Cenozoic evolution of the Yangtze River: Constraints from detrital zircon UPb ages

2021 
Abstract The development of modern drainage patterns in eastern Tibet is closely related to uplift of the Tibetan Plateau. The Yangtze River is the longest river in Asia. When and how this river formed is still vigorously debated. Here we compile published detrital zircon U Pb ages from the Chuxiong, Sichuan, Jianghan, Jianchuan, Simao, Vientiane, Song Hong-Yinggehai basins, marginal sea basins in East China and Taiwan to reconstruct the evolution of the Yangtze River. Reassessment of published detrital zircon data from the broader region sheds new light on the development of the Yangtze.
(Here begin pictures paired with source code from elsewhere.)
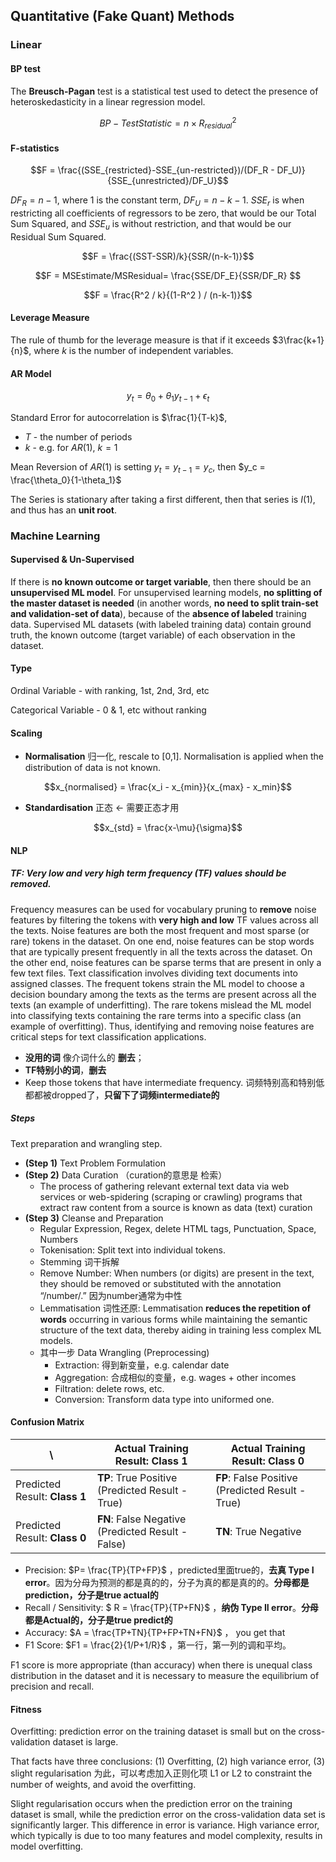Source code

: ## Quantitative (Fake Quant) Methods

### Linear

#### BP test

The **Breusch-Pagan** test is a statistical test used to detect the presence of heteroskedasticity in a linear regression model.

$$BP-TestStatistic =  n\times R^2_{residual}$$

#### F-statistics

$$F = \frac{(SSE_{restricted}-SSE_{un-restricted})/(DF_R - DF_U)}{SSE_{unrestricted}/DF_U}$$

$DF_R = n-1$, where $1$ is the constant term, $DF_U = n-k-1$. $SSE_r$ is when restricting all coefficients of regressors to be zero, that would be our Total Sum Squared, and $SSE_u$ is without restriction, and that would be our Residual Sum Squared. 

$$F = \frac{(SST-SSR)/k}{SSR/(n-k-1)}$$

$$F = MSEstimate/MSResidual= \frac{SSE/DF_E}{SSR/DF_R} $$

$$F = \frac{R^2 / k}{(1-R^2 ) / (n-k-1)}$$

#### Leverage Measure

The rule of thumb for the leverage measure is that if it exceeds $3\frac{k+1}{n}$, where $k$ is the number of independent variables.

#### AR Model

$$y_t = \theta_0 + \theta_1 y_{t-1}+\epsilon_t$$

Standard Error for autocorrelation is $\frac{1}{T-k}$,

- $T$ - the number of periods
- $k$ - e.g. for $AR(1)$, $k=1$

Mean Reversion of $AR(1)$ is setting $y_t = y_{t-1}=y_c$, then $y_c = \frac{\theta_0}{1-\theta_1}$

The Series is stationary after taking a first different, then that series is $I(1)$, and thus has an **unit root**.

### Machine Learning

#### Supervised & Un-Supervised

If there is **no known outcome or target variable**, then there should be an **unsupervised ML model**. For unsupervised learning models, **no splitting of the master dataset is needed** (in another words, **no need to split train-set and validation-set of data**), because of the **absence of labeled** training data. Supervised ML datasets (with labeled training data) contain ground truth, the known outcome (target variable) of each observation in the dataset.

#### Type

Ordinal Variable - with ranking, 1st, 2nd, 3rd, etc

Categorical Variable - 0 & 1, etc without ranking

#### Scaling

- **Normalisation** 归一化, rescale to [0,1]. Normalisation is applied when the distribution of data is not known.

$$x_{normalised} = \frac{x_i - x_{min}}{x_{max} - x_min}$$

- **Standardisation** 正态 <- 需要正态才用

$$x_{std} = \frac{x-\mu}{\sigma}$$

#### NLP

##### TF: Very low and very high term frequency (TF) values should be removed. 

Frequency measures can be used for vocabulary pruning to **remove** noise features by filtering the tokens with **very high and low** TF values across all the texts. Noise features are both the most frequent and most sparse (or rare) tokens in the dataset. On one end, noise features can be stop words that are typically present frequently in all the texts across the dataset. On the other end, noise features can be sparse terms that are present in only a few text files. Text classification involves dividing text documents into assigned classes. The frequent tokens strain the ML model to choose a decision boundary among the texts as the terms are present across all the texts (an example of underfitting). The rare tokens mislead the ML model into classifying texts containing the rare terms into a specific class (an example of overfitting). Thus, identifying and removing noise features are critical steps for text classification applications.

- **没用的词** 像介词什么的 **删去**；
- **TF特别小的词**，**删去**
- Keep those tokens that have intermediate frequency. 词频特别高和特别低都都被dropped了，**只留下了词频intermediate的**

##### Steps

Text preparation and wrangling step.

- **(Step 1)** Text Problem Formulation
- **(Step 2)** Data Curation （curation的意思是 检索）
    - The process of gathering relevant external text data via web services or web-spidering (scraping or crawling) programs that extract raw content from a source is known as data (text) curation
- **(Step 3)** Cleanse and Preparation
    - Regular Expression, Regex, delete HTML tags, Punctuation, Space, Numbers
    - Tokenisation: Split text into individual tokens.
    - Stemming 词干拆解
    - Remove Number: When numbers (or digits) are present in the text, they should be removed or substituted with the annotation “/number/.” 因为number通常为中性
    - Lemmatisation 词性还原: Lemmatisation **reduces the repetition of words** occurring in various forms while maintaining the semantic structure of the text data, thereby aiding in training less complex ML models.
    - 其中一步 Data Wrangling (Preprocessing)
        - Extraction: 得到新变量，e.g. calendar date
        - Aggregation: 合成相似的变量，e.g. wages + other incomes
        - Filtration: delete rows, etc. 
        - Conversion: Transform data type into uniformed one.

#### Confusion Matrix

| \                             | **Actual Training Result:** Class 1               | Actual Training Result: Class 0                  |
| ----------------------------- | ------------------------------------------------- | ------------------------------------------------ |
| Predicted Result: **Class 1** | **TP**: True Positive (Predicted Result - True)   | **FP**: False Positive (Predicted Result - True) |
| Predicted Result: **Class 0** | **FN**: False Negative (Predicted Result - False) | **TN**: True Negative                            |

- Precision: $P= \frac{TP}{TP+FP}$  ，predicted里面true的，**去真 Type I error**。因为分母为预测的都是真的的，分子为真的都是真的的。**分母都是prediction，分子是true actual的**
- Recall / Sensitivity: $ R = \frac{TP}{TP+FN}$  ，**纳伪 Type II error**。**分母都是Actual的，分子是true predict的**
- Accuracy: $A = \frac{TP+TN}{TP+FP+TN+FN}$  ， you get that
- F1 Score: $F1 = \frac{2}{1/P+1/R}$ ，第一行，第一列的调和平均。

F1 score is more appropriate (than accuracy) when there is unequal class distribution in the dataset and it is necessary to measure the equilibrium of precision and recall. 

#### Fitness

Overfitting: prediction error on the training dataset is small but on the cross-validation dataset is large.

That facts have three conclusions: (1) Overfitting, (2) high variance error, (3) slight regularisation 为此，可以考虑加入正则化项 L1 or L2 to constraint the number of weights, and avoid the overfitting.

Slight regularisation occurs when the prediction error on the training dataset is small, while the prediction error on the cross-validation data set is significantly larger. This difference in error is variance. High variance error, which typically is due to too many features and model complexity, results in model overfitting.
Detrital zircon data from the Jianghan Basin, marginal sea basins in East China and Taiwan suggest that the pre-Miocene Yangtze River did not include the present upper reaches. The detrital zircon ages from the Song Hong-Yinggehai Basin suggest that the upper Yangtze River did not flow southward into the Red River since the Oligocene. Instead, similarities in detrital zircon U Pb ages between the Sichuan, Chuxiong and Simao basins imply that the paleo-upper Yangtze flowed southwestward into the Vientiane Basin via the Chuxiong and Simao basins before the Miocene. The appearance of Cenozoic zircons in the Miocene sediment in the Jianghan Basin suggests that the southwestward-flowing paleo-upper Yangtze River was captured by the mid-lower Yangtze between the late Oligocene and the early Miocene.